YOUR GOAL
Each record should be returned exactly as it is written.

BEGIN

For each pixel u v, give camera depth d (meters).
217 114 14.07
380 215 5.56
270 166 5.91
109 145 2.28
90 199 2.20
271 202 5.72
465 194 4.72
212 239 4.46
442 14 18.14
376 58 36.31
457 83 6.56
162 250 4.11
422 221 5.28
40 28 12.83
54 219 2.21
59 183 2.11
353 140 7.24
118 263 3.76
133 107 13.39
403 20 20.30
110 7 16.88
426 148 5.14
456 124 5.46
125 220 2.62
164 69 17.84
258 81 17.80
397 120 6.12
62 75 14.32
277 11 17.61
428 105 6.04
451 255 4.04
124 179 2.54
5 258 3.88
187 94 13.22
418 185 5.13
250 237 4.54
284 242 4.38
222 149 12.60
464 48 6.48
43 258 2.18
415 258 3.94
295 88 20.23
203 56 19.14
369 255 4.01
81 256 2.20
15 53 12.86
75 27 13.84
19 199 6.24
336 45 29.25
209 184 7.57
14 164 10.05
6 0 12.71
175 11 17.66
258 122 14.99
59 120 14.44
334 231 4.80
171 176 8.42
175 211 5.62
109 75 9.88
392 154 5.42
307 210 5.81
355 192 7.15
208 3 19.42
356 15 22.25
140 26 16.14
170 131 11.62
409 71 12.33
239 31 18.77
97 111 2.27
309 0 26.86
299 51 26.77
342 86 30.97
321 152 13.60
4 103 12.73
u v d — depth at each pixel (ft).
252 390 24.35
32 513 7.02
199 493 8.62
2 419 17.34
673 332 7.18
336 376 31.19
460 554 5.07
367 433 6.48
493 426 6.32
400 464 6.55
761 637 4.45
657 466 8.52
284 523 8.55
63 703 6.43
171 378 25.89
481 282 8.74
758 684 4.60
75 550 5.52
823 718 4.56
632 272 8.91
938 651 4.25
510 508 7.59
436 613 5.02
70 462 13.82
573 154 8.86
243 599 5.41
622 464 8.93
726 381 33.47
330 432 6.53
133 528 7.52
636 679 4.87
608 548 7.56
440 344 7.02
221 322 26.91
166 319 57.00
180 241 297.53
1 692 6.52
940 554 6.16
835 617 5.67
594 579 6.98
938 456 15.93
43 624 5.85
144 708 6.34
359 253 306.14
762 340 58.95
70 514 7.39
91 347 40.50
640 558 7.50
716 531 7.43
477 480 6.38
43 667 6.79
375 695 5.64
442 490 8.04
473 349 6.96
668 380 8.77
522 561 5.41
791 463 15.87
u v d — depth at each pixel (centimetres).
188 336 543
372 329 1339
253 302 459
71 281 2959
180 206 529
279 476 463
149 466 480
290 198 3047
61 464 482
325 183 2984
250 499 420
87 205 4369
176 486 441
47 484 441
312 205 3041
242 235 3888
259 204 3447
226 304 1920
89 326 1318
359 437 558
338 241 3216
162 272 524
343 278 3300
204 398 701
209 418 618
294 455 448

END

OUTPUT BELOW
For each pixel u v, give camera depth d (meters).
217 114 14.07
380 215 5.56
270 166 5.91
109 145 2.28
90 199 2.20
271 202 5.72
465 194 4.72
212 239 4.46
442 14 18.14
376 58 36.31
457 83 6.56
162 250 4.11
422 221 5.28
40 28 12.83
54 219 2.21
59 183 2.11
353 140 7.24
118 263 3.76
133 107 13.39
403 20 20.30
110 7 16.88
426 148 5.14
456 124 5.46
125 220 2.62
164 69 17.84
258 81 17.80
397 120 6.12
62 75 14.32
277 11 17.61
428 105 6.04
451 255 4.04
124 179 2.54
5 258 3.88
187 94 13.22
418 185 5.13
250 237 4.54
284 242 4.38
222 149 12.60
464 48 6.48
43 258 2.18
415 258 3.94
295 88 20.23
203 56 19.14
369 255 4.01
81 256 2.20
15 53 12.86
75 27 13.84
19 199 6.24
336 45 29.25
209 184 7.57
14 164 10.05
6 0 12.71
175 11 17.66
258 122 14.99
59 120 14.44
334 231 4.80
171 176 8.42
175 211 5.62
109 75 9.88
392 154 5.42
307 210 5.81
355 192 7.15
208 3 19.42
356 15 22.25
140 26 16.14
170 131 11.62
409 71 12.33
239 31 18.77
97 111 2.27
309 0 26.86
299 51 26.77
342 86 30.97
321 152 13.60
4 103 12.73
u v d — depth at each pixel (ft).
252 390 24.35
32 513 7.02
199 493 8.62
2 419 17.34
673 332 7.18
336 376 31.19
460 554 5.07
367 433 6.48
493 426 6.32
400 464 6.55
761 637 4.45
657 466 8.52
284 523 8.55
63 703 6.43
171 378 25.89
481 282 8.74
758 684 4.60
75 550 5.52
823 718 4.56
632 272 8.91
938 651 4.25
510 508 7.59
436 613 5.02
70 462 13.82
573 154 8.86
243 599 5.41
622 464 8.93
726 381 33.47
330 432 6.53
133 528 7.52
636 679 4.87
608 548 7.56
440 344 7.02
221 322 26.91
166 319 57.00
180 241 297.53
1 692 6.52
940 554 6.16
835 617 5.67
594 579 6.98
938 456 15.93
43 624 5.85
144 708 6.34
359 253 306.14
762 340 58.95
70 514 7.39
91 347 40.50
640 558 7.50
716 531 7.43
477 480 6.38
43 667 6.79
375 695 5.64
442 490 8.04
473 349 6.96
668 380 8.77
522 561 5.41
791 463 15.87
u v d — depth at each pixel (centimetres).
188 336 543
372 329 1339
253 302 459
71 281 2959
180 206 529
279 476 463
149 466 480
290 198 3047
61 464 482
325 183 2984
250 499 420
87 205 4369
176 486 441
47 484 441
312 205 3041
242 235 3888
259 204 3447
226 304 1920
89 326 1318
359 437 558
338 241 3216
162 272 524
343 278 3300
204 398 701
209 418 618
294 455 448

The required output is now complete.